TASK STATEMENT >> When the line with "(312, 120) none" appears below, start repeating lines exactly, and keep going through the line with "(1166, 528) none"; add nothing outside that span.

DATA FOR THIS EXERCISE >>
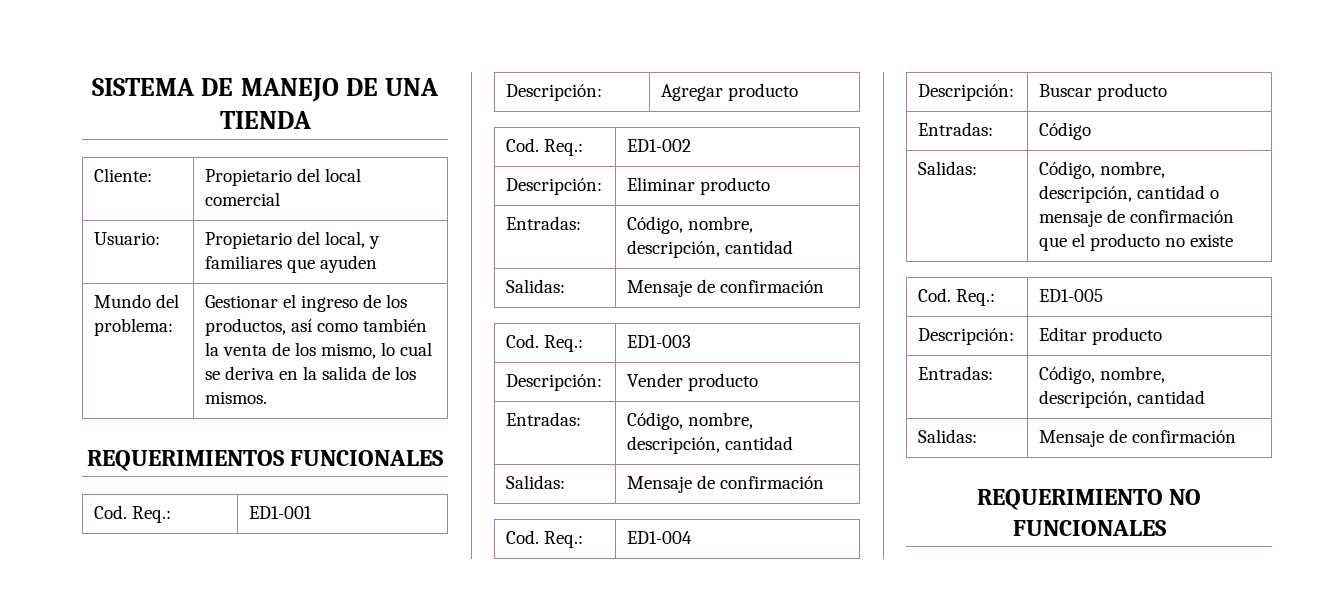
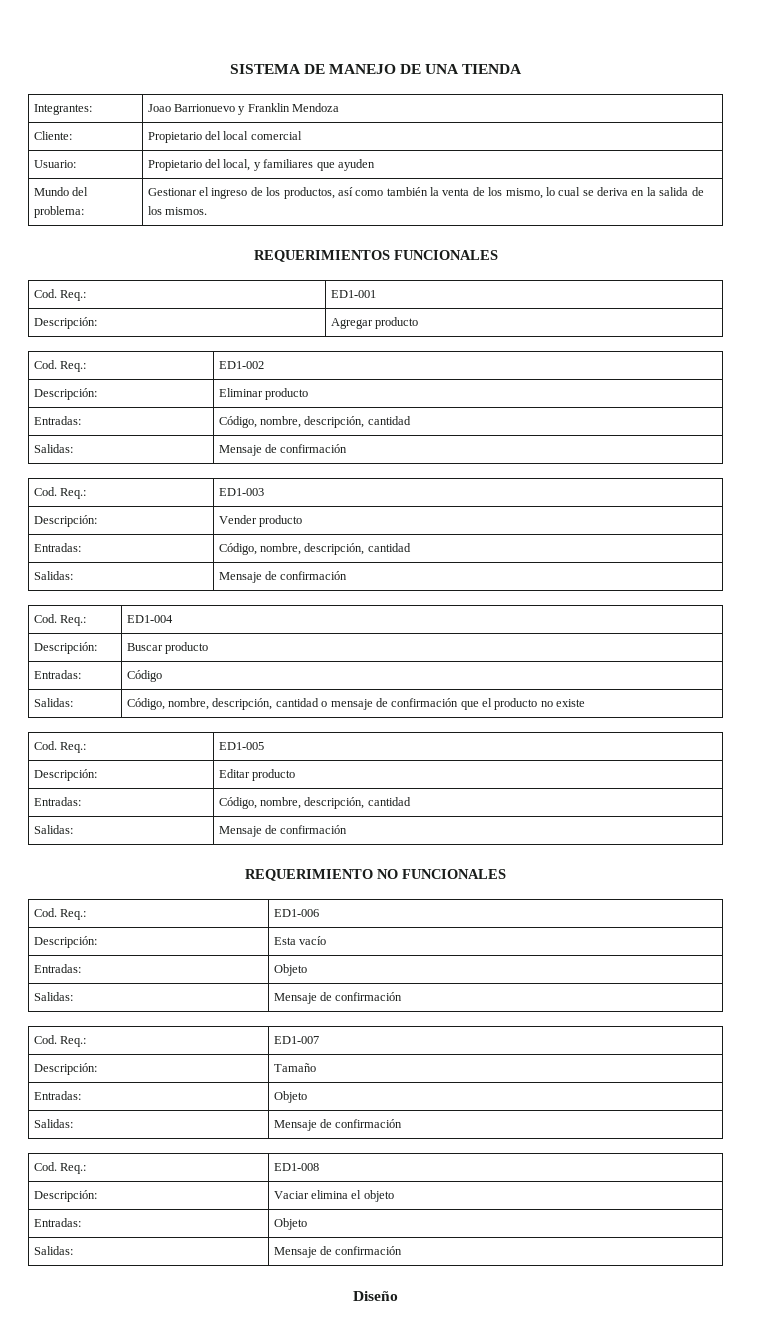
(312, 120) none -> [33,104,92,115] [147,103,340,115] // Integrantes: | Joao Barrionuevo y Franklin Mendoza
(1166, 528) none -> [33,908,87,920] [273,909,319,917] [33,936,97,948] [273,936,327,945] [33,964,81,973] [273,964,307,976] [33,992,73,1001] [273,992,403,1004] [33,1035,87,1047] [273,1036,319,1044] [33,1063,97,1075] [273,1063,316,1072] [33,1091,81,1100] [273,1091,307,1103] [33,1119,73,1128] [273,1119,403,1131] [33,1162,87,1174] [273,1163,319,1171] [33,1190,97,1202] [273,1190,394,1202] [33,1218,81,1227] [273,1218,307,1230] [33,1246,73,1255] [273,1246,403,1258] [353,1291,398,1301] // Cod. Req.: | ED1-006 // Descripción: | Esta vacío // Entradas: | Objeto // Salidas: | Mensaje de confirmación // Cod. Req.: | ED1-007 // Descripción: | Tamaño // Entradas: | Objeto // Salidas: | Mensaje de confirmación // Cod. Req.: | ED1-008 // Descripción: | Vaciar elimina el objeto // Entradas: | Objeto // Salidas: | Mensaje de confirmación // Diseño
==
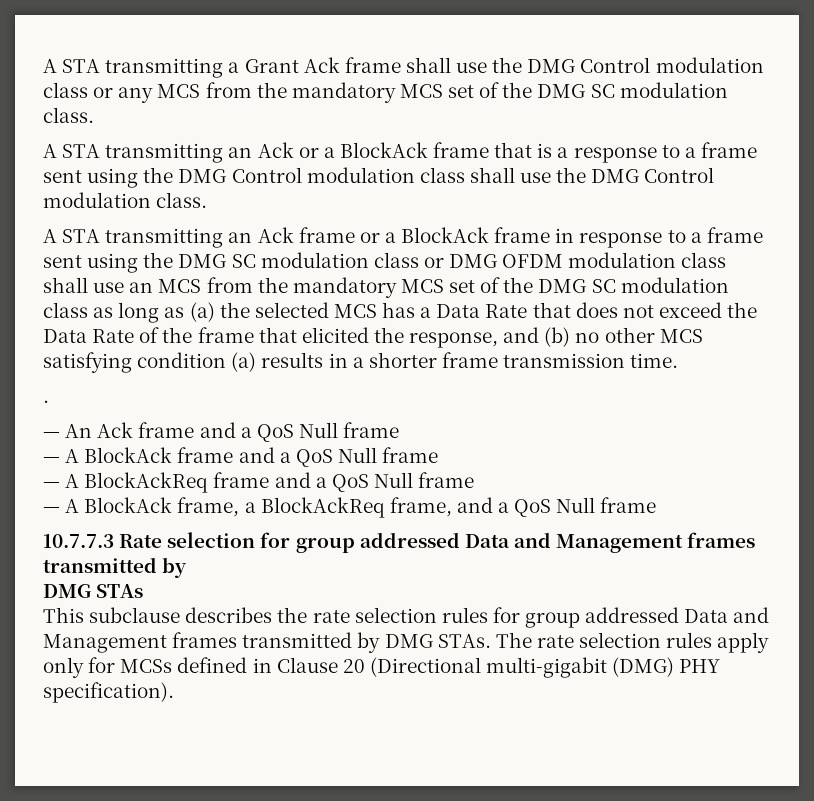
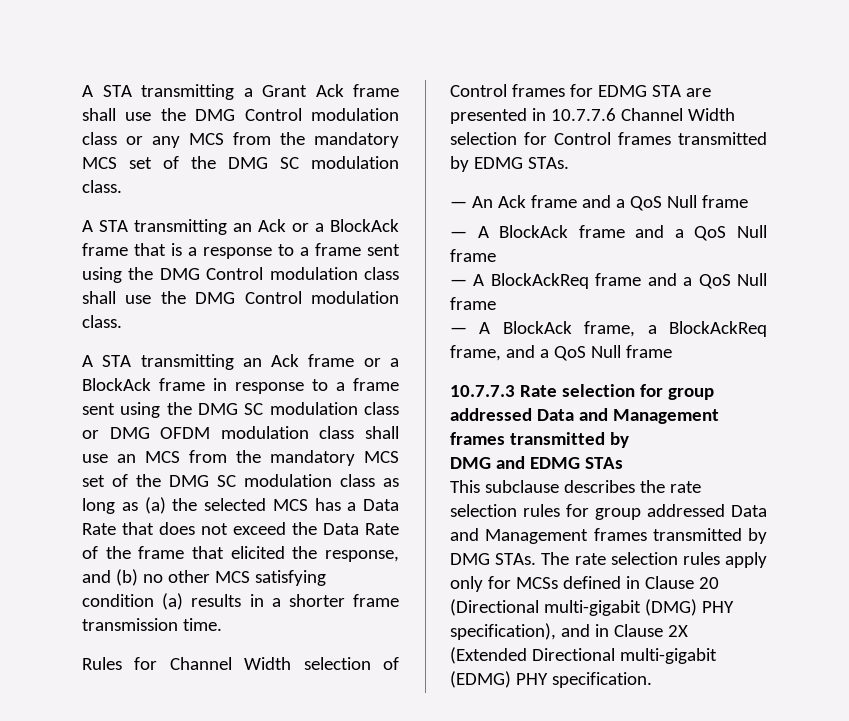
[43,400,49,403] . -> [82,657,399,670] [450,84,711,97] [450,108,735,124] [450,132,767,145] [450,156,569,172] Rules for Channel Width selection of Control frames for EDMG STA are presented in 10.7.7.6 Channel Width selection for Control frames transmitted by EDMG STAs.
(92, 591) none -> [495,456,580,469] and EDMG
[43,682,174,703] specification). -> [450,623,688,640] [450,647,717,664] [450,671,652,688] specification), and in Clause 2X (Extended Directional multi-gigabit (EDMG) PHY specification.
--
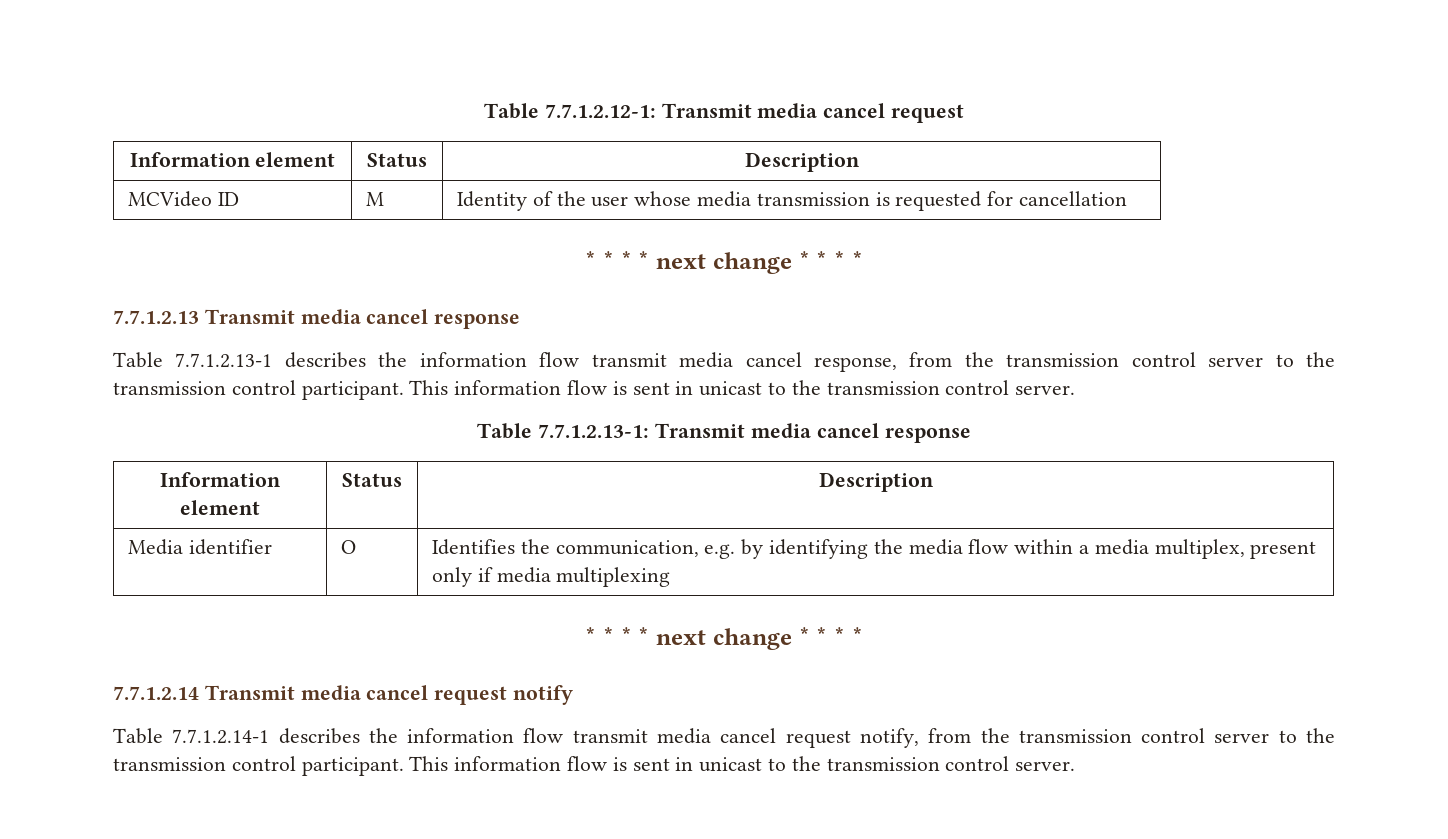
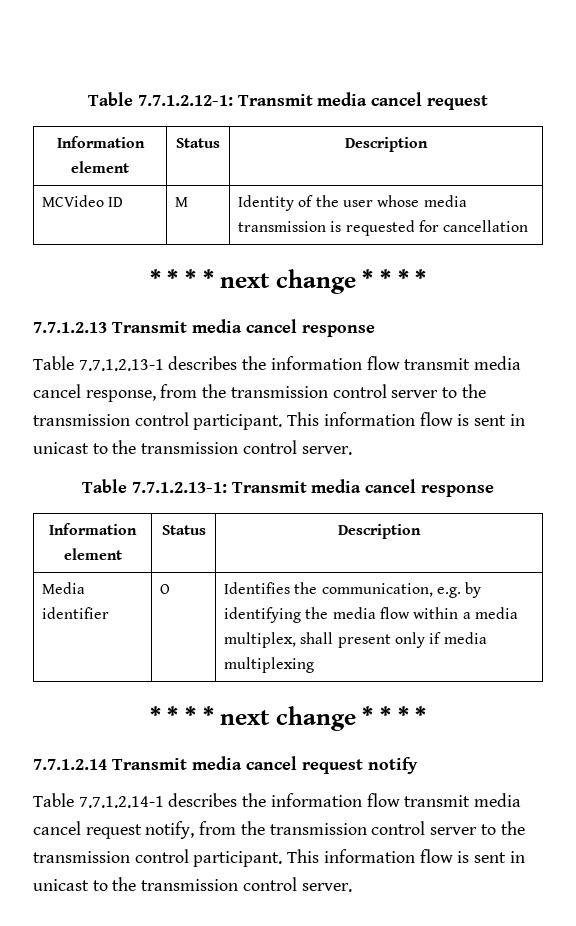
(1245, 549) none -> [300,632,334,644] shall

ANSWER AREA >>
(312, 120) none -> [33,104,92,115] [147,103,340,115] // Integrantes: | Joao Barrionuevo y Franklin Mendoza
(1166, 528) none -> [33,908,87,920] [273,909,319,917] [33,936,97,948] [273,936,327,945] [33,964,81,973] [273,964,307,976] [33,992,73,1001] [273,992,403,1004] [33,1035,87,1047] [273,1036,319,1044] [33,1063,97,1075] [273,1063,316,1072] [33,1091,81,1100] [273,1091,307,1103] [33,1119,73,1128] [273,1119,403,1131] [33,1162,87,1174] [273,1163,319,1171] [33,1190,97,1202] [273,1190,394,1202] [33,1218,81,1227] [273,1218,307,1230] [33,1246,73,1255] [273,1246,403,1258] [353,1291,398,1301] // Cod. Req.: | ED1-006 // Descripción: | Esta vacío // Entradas: | Objeto // Salidas: | Mensaje de confirmación // Cod. Req.: | ED1-007 // Descripción: | Tamaño // Entradas: | Objeto // Salidas: | Mensaje de confirmación // Cod. Req.: | ED1-008 // Descripción: | Vaciar elimina el objeto // Entradas: | Objeto // Salidas: | Mensaje de confirmación // Diseño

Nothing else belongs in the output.